The curve |x| + |y| = 1 represents a square with vertices at (1, 0), (0, 1), (-1, 0), and (0, -1). The diagonals of the square are of length 2. The area of the square is (1/2) * d1 * d2 = (1/2) * 2 * 2 = 2.

Solution

Correct: D

Since a, b, c are in AP, 2b = a + c. (a + 2b - c)(2b + c - a)(c + a - b) = (a + a + c - c)(a + c + c - a)(c + a - (a+c)/2) = (2a)(2c)(2c/2+2a/2 - (a+c)/2) = (2a)(2c)((2c+2a-a-c)/2) = 4ac((a+c)/2) = 4ac(b) = 4abc. But a+c = 2b is only true, if a,b,c are in AP. It should be (a+2b-c)(2b+c-a)(c+a-b). = (2b+2b-2b)(2b)(b) = (2b)^3

Solution

Correct: A

Differentiating both sides with respect to x, we get f'(x) = f(x) cos(x). So f'(x)/f(x) = cos(x). Integrating both sides with respect to x, we have ∫(f'(x)/f(x)) dx = ∫cos(x) dx => ln|f(x)| = sin(x) + C. Therefore, |f(x)| = e^(sin(x) + C) = e^C * e^(sin(x)) = k * e^(sin(x)) where k = e^C > 0. We are given that f(x) = ∫[0 to x] (f(t) cos(t)) dt. When x = 0, f(0) = ∫[0 to 0] (f(t) cos(t)) dt = 0. Thus, f(0) = k * e^(sin(0)) = k * e^0 = k = 0. Thus f(x) = 0. The constant is 0 so f(x) = 0. However, C is also defined as ∫f'(x)/f(x), so this is wrong.
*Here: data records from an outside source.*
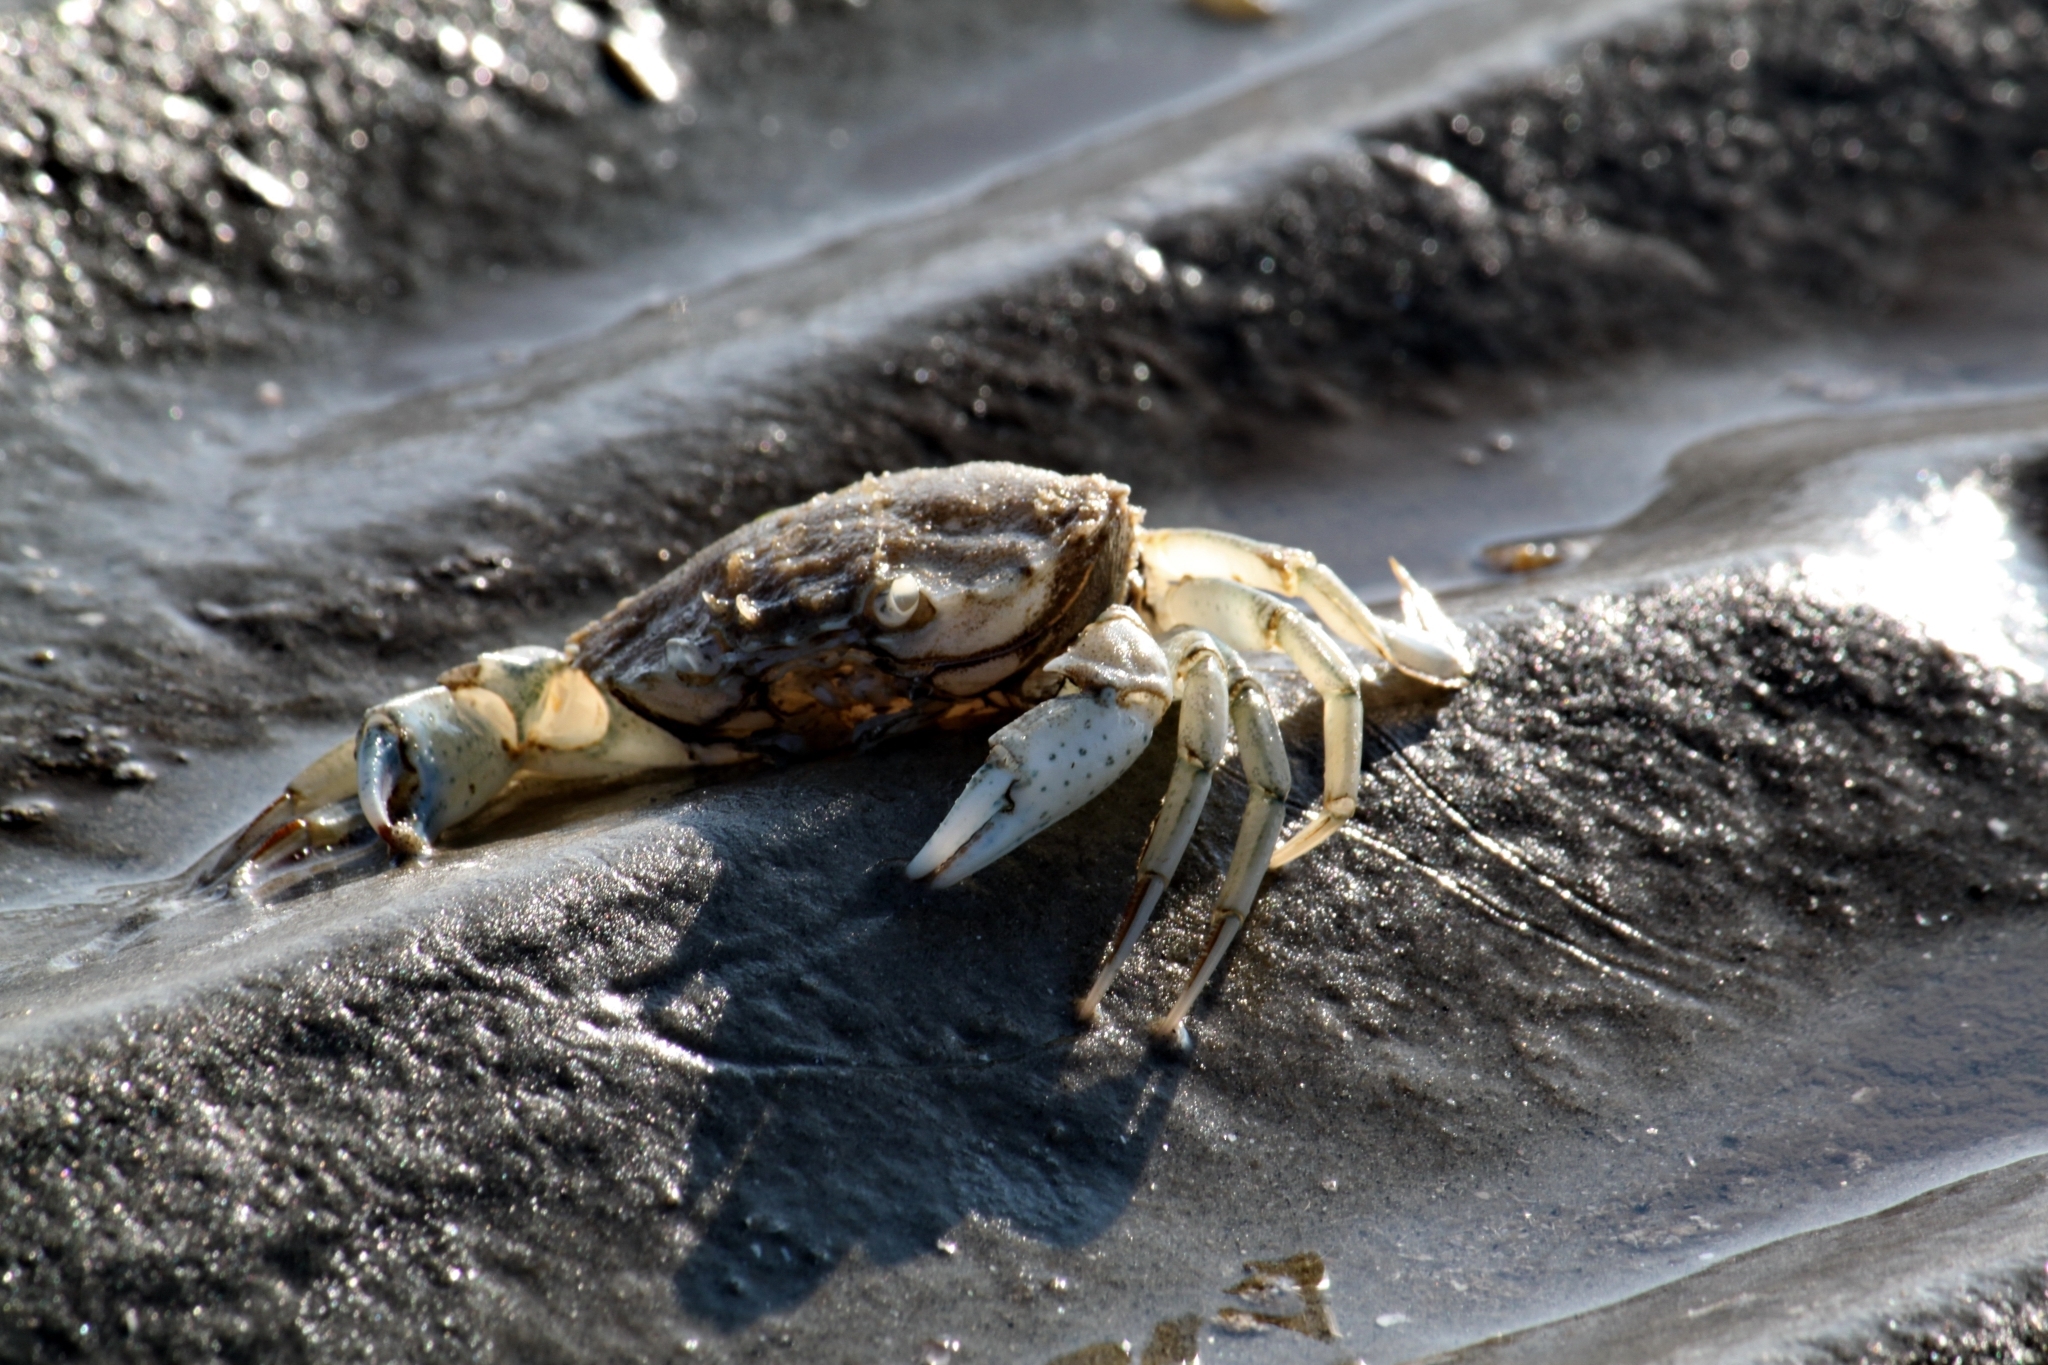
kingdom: Animalia
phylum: Arthropoda
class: Malacostraca
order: Decapoda
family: Carcinidae
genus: Carcinus
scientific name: Carcinus maenas
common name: European green crab
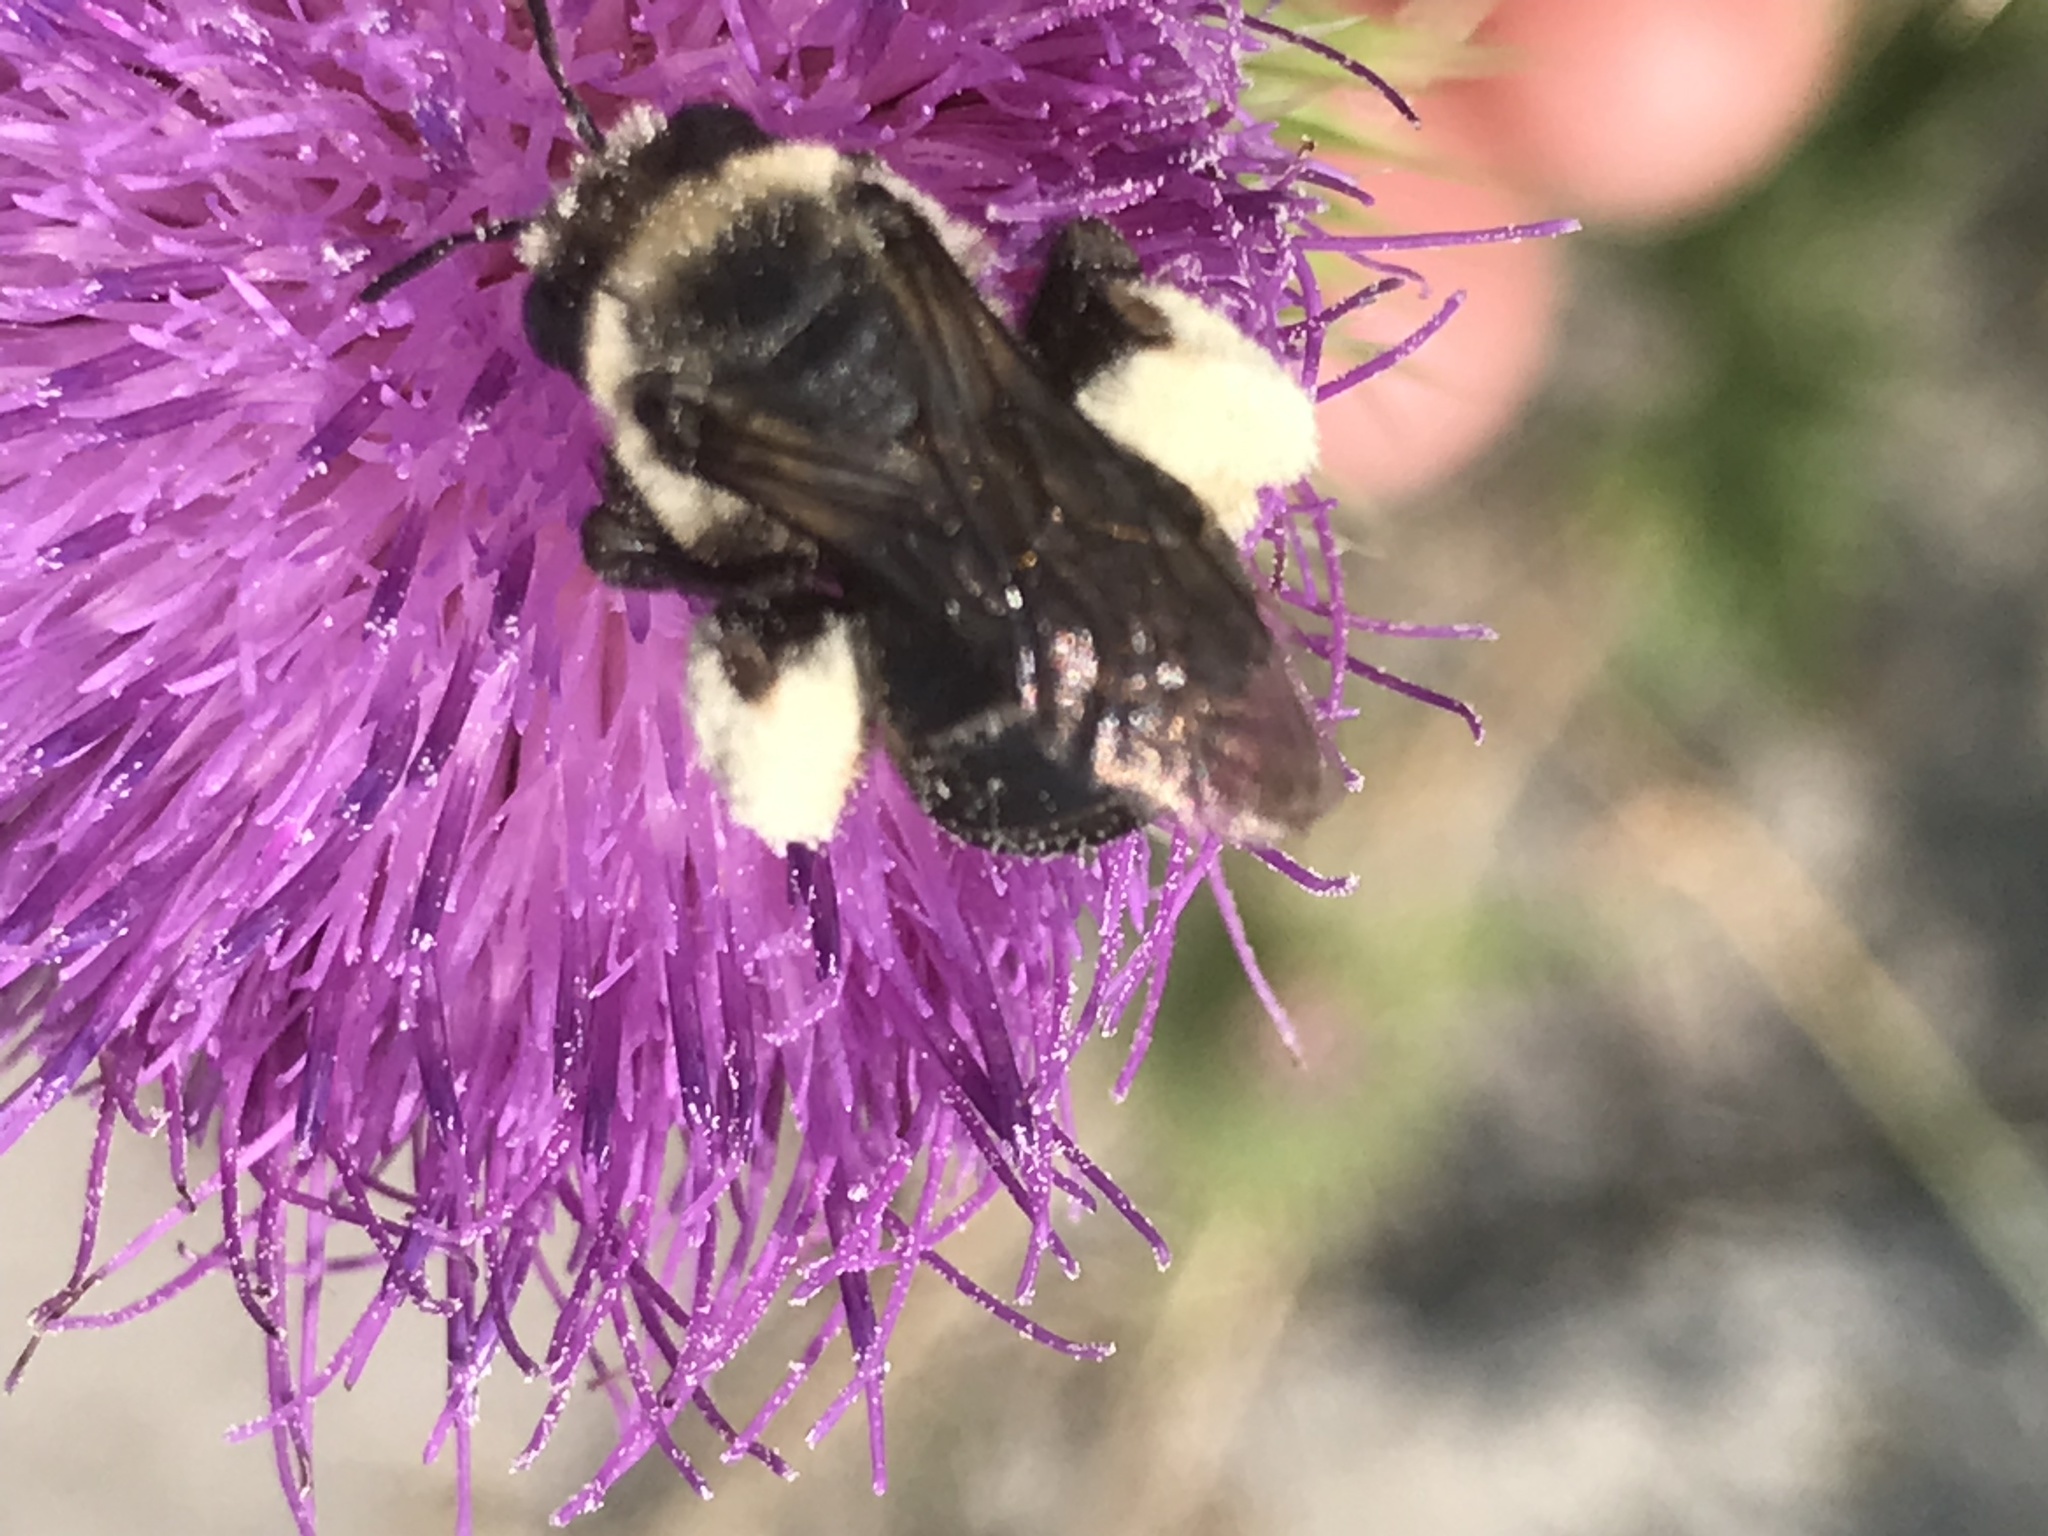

It must be that f(x) = 0

Solution

Correct: A

tan^2(θ) + cot^2(θ) = 2 => tan^2(θ) + 1/tan^2(θ) = 2 => tan^4(θ) - 2tan^2(θ) + 1 = 0 => (tan^2(θ) - 1)^2 = 0 => tan^2(θ) = 1 => tan(θ) = ±1. If tan(θ) = 1, then θ = nπ + π/4. If tan(θ) = -1, then θ = nπ - π/4. Therefore, the general solution is θ = nπ ± π/4.

Solution

Correct: A

Let the coordinates of A, B, C be (a, 0, 0), (0, b, 0), and (0, 0, c) respectively. Then the equation of the plane is x/a + y/b + z/c = 1. The centroid of triangle ABC is ((a+0+0)/3, (0+b+0)/3, (0+0+c)/3) = (a/3, b/3, c/3). Given that the centroid is (p, q, r), we have p = a/3, q = b/3, and r = c/3. Thus, a = 3p, b = 3q, and c = 3r. Substituting these values in the equation of the plane, we get x/(3p) + y/(3q) + z/(3r) = 1 => x/p + y/q + z/r = 3.